Landscape gardens, like the paintings from which they draw their inspiration,
are constellated from small buildings. These structures were always different from one another and rarely served a functional purpose. 
Pavilions, ruins, and temples are often used to create a journey (both physical and spiritual) for the visitor: they create viewpoints, offer shelter or meditation places, and bring to mind exotic places sometimes related to the owner's life.
As history evolved, so did architectural tastes. People shifted their perspective on the purpose of buildings and decided that they too should serve a purpose beyond that of being aesthetically pleasing, claiming further that usefulness was a requirement for beauty.   

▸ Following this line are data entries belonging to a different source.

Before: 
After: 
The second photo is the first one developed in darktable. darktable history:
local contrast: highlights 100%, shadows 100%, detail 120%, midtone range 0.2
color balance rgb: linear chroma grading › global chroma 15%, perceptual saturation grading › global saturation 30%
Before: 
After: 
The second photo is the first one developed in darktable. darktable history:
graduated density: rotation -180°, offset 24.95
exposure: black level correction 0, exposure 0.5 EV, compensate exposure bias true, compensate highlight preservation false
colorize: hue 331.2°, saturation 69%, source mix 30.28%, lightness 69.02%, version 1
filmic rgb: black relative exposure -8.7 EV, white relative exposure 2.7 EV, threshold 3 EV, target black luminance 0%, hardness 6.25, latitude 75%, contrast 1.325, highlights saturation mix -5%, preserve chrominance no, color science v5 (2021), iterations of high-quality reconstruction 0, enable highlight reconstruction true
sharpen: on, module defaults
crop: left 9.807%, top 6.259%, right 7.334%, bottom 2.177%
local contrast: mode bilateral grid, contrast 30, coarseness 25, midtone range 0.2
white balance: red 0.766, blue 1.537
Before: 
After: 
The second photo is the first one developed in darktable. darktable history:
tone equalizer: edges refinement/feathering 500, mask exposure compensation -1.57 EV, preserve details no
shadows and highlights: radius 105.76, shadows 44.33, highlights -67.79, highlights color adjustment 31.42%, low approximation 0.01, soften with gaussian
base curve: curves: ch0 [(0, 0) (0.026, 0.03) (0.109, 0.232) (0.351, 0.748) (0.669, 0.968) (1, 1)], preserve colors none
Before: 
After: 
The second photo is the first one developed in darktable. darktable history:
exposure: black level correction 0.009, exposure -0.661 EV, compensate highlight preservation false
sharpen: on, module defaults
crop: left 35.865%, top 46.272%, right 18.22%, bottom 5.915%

Many of these fabriques were destroyed, and the only remaining elements that were ushered into the nineteenth century were: bridges, small cottages for gardeners, and, naturally, conservatories. 

Wednesday, 25 June 2014

Let Nature Never Be Forgot

[...]
To build, to plant, whatever you intend,
To rear the column, or the arch to bend,
To swell the terrace, or to sink the grot;
In all, let Nature never be forgot.
But treat the goddess like a modest fair,
Nor overdress, nor leave her wholly bare;
Let not each beauty ev'rywhere be spied,
Where half the skill is decently to hide.
He gains all points, who pleasingly confounds,
Surprises, varies, and conceals the bounds.
[...]

Alexander Pope, Epistle IV  To Richard Boyle, Earl of Burlington, 1731.

Here above there is one of the most important statements about landscape gardens. In few words Pope describes how a modern (for his times) garden should be designed, with great respect for nature and proportionality using man made elements. 
Both the poet and the Earl of Burlington were two of the leading actors in garden design in the 18th Century, the former with his writings and his small and meaningful garden in Twickenham, the latter, friend and mentor of William Kent, with his contributions in the propagation of Italian landscape as a model for the English garden. 

With these words I wish to begin my small contribution to the study of landscape garden.

There will be plenty of chances to write something more about Alexander Pope and Richard Boyle in the next posts.